• **Aufgabenstellung A**
Beantworte anhand des Auszugs die folgenden Fragen:
(i) Wogegen wendet sich die Klägerbevollmächtigte laut dem ersten Absatz konkret?
(ii) Welches Aktenzeichen trägt der Beschluss des Bayerischen Verwaltungsgerichtshofs vom 24. Januar 2014?
(iii) Auf welche Vorschrift hat das Verwaltungsgericht die Ablehnung der Wiederaufgreifensvoraussetzungen zur Diagnose „posttraumatische Belastungsstörung“ nicht gestützt?
• **Aufgabenstellung B**
Gib den Abschnitt des Auszugs wortgetreu wieder, beginnend bei „1.2 Auch die“ und endend bei „keine Divergenz auf.“.

• **Ausgewählter Auszug**
Das Vorbringen der Klägerbevollmächtigten rechtfertigt schon deshalb nicht die Divergenzrüge, weil das Verwaltungsgericht keinen das Urteil tragenden Rechtssatz aufgestellt hat, der dem genannten Rechtssatz entgegenstehen könnte. Vielmehr wendet sich die Klägerbevollmächtigte konkret gegen die Anwendung dieser Grundsätze durch das Verwaltungsgericht im vorliegenden Einzelfall.
1.2 Auch die Ausführungen der Klägerbevollmächtigten, die sich auf den Beschluss des Bayerischen Verwaltungsgerichtshofs vom 24. Januar 2014 (Az.: 13a ZB 13.30379) stützen, zeigen keine Divergenz auf.
Zu der erstmals im Attest der Danuvius-Klink vom 11. Juni 2013 enthaltenen Diagnose „posttraumatische Belastungsstörung (ICD 10 F 43.1)“ hat das Verwaltungsgericht die Ablehnung der Wiederaufgreifensvoraussetzungen nicht auf § 51 Abs. 3 VwVfG (Fristablauf) gestützt, sondern darauf, dass insoweit weder eine Änderung der Sachlage noch ein neues Beweismittel vorliege (§ 51 Abs. 1 Nr. 1 und Nr. 2 VwVfG). Das ärztliche Attest basiere auf dem unglaubhaften Verfolgungsvortrag des Klägers (vgl. rechtskräftiges Urteil des VG München vom 1.12.2009) und biete schon allein deswegen keine Basis für die Annahme einer krankheitsbedingten Änderung der Sachlage bzw. für die Annahme eines neuen Beweismittels (UA S. 11).

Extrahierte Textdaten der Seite
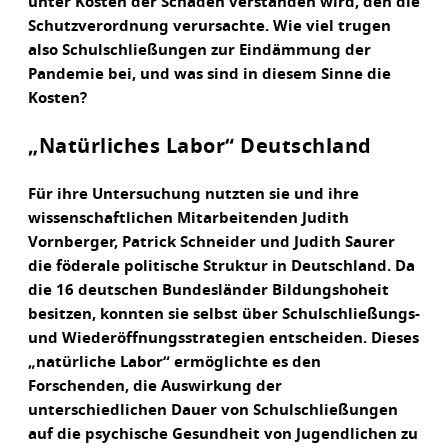
unter Kosten der Schaden verstanden wird, den die
Schutzverordnung verursachte. Wie viel trugen
also Schulschließungen zur Eindämmung der
Pandemie bei, und was sind in diesem Sinne die
Kosten?
„Natürliches Labor“ Deutschland
Für ihre Untersuchung nutzten sie und ihre
wissenschaftlichen Mitarbeitenden Judith
Vornberger, Patrick Schneider und Judith Saurer
die föderale politische Struktur in Deutschland. Da
die 16 deutschen Bundesländer Bildungshoheit
besitzen, konnten sie selbst über Schulschließungs-
und Wiederöffnungsstrategien entscheiden. Dieses
„natürliche Labor“ ermöglichte es den
Forschenden, die Auswirkung der
unterschiedlichen Dauer von Schulschließungen
auf die psychische Gesundheit von Jugendlichen zu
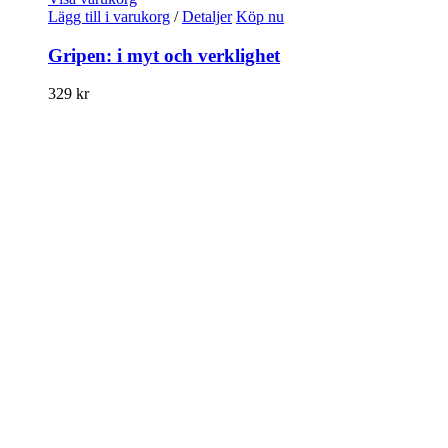
Lägg till i varukorg
/
Detaljer
Köp nu
Gripen: i myt och verklighet
329
kr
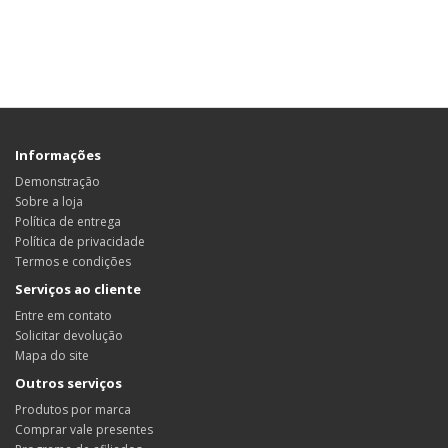
Informações
Demonstração
Sobre a loja
Política de entrega
Política de privacidade
Termos e condições
Serviços ao cliente
Entre em contato
Solicitar devolução
Mapa do site
Outros serviços
Produtos por marca
Comprar vale presentes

• **Lösungsfeld A**
(i) Gegen die Anwendung dieser Grundsätze durch das Verwaltungsgericht im vorliegenden Einzelfall.
(ii) 13a ZB 13.30379.
(iii) Auf § 51 Abs. 3 VwVfG (Fristablauf).

• **Lösungsfeld B**
1.2 Auch die Ausführungen der Klägerbevollmächtigten, die sich auf den Beschluss des Bayerischen Verwaltungsgerichtshofs vom 24. Januar 2014 (Az.: 13a ZB 13.30379) stützen, zeigen keine Divergenz auf.